Poor Kansans Get $20M in Free Meds

10 years ago, a staff pharmacist at OptumRx in Overland Park was tired of destroying shipments of perfectly good medications. The drugs service received shipments of unused medicine from nursing homes, hospitals, and pharmacies that sent back scuffed or dented packages. There had to be a way to put these unused medications to good use.

Saving Medications From Destruction

Tim Reel, the aforementioned pharmacist, asked his boss (who was a member of the Kansas State Board of Pharmacy) if they could donate the unused medications. This began a bill to loosen the laws on medication disposal and allow the donation of unused, unopened prescription drugs. On March 8th, leaders of OptumRx, United Healthcare, and Kansas Gov. Jeff Colyer celebrated $20 million in donated drugs.

Kansas Unused Medication Donation Act

Passed in 2008, this act was the first of its kind in the entire United States. It allows adult care homes, mail service pharmacies, and medical care facilities to donate medication in the original packaging to 38 clinics and medical centers that serve low-income and uninsured Kansans.
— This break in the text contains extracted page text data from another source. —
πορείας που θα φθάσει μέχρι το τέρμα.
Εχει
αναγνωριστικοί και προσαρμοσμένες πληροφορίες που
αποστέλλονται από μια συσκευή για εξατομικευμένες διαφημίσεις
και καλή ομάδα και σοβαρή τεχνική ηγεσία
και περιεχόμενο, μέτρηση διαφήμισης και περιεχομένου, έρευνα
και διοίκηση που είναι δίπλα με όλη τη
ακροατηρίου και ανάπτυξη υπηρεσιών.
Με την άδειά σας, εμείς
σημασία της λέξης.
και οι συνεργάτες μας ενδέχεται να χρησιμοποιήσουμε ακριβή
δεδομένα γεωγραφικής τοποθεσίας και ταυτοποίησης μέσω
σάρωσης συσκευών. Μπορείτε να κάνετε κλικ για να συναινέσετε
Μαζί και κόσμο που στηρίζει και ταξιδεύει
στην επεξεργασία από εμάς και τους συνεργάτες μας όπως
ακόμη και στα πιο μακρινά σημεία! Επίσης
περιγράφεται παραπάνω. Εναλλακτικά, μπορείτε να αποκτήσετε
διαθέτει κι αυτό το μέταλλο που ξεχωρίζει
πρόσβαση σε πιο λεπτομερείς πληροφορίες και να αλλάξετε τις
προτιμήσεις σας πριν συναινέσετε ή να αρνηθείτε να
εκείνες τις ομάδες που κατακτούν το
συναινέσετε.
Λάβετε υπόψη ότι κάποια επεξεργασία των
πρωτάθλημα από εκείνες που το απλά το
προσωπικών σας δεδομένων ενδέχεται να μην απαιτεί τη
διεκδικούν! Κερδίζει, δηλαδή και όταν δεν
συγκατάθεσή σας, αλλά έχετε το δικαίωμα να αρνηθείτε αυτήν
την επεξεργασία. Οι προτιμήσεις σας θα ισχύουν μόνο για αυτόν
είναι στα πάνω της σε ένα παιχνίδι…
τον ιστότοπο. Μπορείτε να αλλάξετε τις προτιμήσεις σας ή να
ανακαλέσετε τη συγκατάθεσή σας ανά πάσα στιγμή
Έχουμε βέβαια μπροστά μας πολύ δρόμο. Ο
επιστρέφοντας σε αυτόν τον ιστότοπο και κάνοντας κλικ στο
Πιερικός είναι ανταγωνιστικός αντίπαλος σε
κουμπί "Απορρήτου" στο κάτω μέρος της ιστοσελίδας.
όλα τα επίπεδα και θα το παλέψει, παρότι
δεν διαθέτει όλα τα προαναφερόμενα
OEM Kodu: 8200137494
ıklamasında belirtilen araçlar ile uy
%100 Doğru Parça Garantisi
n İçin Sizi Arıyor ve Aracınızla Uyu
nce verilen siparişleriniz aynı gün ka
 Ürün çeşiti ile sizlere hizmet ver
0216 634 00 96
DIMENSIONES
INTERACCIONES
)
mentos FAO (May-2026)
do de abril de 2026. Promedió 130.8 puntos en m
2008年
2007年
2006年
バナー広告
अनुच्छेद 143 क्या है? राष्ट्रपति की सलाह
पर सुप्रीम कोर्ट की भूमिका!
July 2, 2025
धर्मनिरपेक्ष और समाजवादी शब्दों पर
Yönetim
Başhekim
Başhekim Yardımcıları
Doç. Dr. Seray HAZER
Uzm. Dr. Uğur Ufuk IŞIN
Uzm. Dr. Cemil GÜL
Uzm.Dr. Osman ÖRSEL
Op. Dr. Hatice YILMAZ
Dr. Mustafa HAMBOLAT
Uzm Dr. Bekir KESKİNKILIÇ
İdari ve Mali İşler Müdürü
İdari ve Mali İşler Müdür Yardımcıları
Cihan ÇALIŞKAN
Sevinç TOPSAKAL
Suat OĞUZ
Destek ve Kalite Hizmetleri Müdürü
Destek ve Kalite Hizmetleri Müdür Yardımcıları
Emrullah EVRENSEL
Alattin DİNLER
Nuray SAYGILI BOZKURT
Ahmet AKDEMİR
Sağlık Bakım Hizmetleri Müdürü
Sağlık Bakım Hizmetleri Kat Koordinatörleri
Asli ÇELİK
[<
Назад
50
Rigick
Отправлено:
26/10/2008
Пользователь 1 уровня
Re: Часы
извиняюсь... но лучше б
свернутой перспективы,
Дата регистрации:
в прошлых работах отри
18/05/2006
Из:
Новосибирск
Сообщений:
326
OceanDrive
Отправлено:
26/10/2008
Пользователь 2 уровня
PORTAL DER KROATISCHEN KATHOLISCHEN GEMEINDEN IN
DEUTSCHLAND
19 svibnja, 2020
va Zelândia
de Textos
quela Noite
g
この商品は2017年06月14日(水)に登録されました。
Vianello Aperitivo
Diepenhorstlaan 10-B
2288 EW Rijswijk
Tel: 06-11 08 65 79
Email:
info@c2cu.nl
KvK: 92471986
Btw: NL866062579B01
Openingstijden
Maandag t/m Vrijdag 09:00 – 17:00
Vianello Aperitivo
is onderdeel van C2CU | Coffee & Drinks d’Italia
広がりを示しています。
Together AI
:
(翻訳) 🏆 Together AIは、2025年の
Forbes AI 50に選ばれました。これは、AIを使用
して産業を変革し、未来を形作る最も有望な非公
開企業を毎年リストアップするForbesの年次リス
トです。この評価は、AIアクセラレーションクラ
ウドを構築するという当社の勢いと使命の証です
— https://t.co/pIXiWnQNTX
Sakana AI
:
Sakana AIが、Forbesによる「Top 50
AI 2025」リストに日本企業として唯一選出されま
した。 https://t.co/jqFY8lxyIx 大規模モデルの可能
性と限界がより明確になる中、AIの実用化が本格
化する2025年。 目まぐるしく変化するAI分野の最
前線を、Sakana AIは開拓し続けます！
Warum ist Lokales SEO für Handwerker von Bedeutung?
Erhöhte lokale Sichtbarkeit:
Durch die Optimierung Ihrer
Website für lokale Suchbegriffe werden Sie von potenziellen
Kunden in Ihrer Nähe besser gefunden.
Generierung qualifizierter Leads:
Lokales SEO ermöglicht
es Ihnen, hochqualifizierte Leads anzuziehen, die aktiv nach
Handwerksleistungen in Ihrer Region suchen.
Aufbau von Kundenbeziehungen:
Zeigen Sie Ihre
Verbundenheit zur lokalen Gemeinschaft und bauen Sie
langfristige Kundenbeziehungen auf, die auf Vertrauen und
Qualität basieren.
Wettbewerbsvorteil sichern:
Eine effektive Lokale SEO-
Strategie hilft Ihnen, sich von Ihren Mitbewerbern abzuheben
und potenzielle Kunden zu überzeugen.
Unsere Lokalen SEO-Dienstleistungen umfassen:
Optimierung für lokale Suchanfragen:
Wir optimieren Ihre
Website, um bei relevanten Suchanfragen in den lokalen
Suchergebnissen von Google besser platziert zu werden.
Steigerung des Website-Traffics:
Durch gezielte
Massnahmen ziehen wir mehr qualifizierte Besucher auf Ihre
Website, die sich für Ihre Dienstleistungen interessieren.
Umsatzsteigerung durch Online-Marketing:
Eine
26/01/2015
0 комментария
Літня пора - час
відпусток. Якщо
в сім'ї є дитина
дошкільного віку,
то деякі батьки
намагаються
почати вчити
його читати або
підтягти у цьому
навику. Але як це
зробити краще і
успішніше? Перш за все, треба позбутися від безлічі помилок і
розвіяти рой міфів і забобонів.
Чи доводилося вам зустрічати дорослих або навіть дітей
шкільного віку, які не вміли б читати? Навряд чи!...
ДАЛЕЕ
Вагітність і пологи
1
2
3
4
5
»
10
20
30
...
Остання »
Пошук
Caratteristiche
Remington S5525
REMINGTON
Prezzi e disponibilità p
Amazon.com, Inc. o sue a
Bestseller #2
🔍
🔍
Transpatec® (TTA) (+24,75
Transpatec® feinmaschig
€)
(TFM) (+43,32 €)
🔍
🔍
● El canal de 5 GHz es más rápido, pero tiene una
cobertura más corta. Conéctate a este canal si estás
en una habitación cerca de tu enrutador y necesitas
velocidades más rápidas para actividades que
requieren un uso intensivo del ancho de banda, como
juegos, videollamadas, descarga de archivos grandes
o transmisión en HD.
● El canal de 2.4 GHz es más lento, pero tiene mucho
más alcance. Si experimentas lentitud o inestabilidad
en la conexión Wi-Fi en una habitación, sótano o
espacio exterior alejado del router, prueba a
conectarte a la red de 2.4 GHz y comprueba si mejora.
There are two very logical exclusions: no expired medications and no controlled substances (opioid painkillers).

Effecting Communities

The poverty cycle is a huge problem in the United States and one of the issues within it is access to healthcare. Pharmaceutical companies hike up drug prices so that only those who have the ability to pay for insurance every month can afford them. What about the thousands of people who are poor because they are too sick to work? Access to free medications can help the poor and underinsured reach a level where they are healthy enough to function in a job. Obviously, not all of the poverty cycle issues can be fixed with free medicine but it can help a large number work and be able to afford their own healthcare and medications.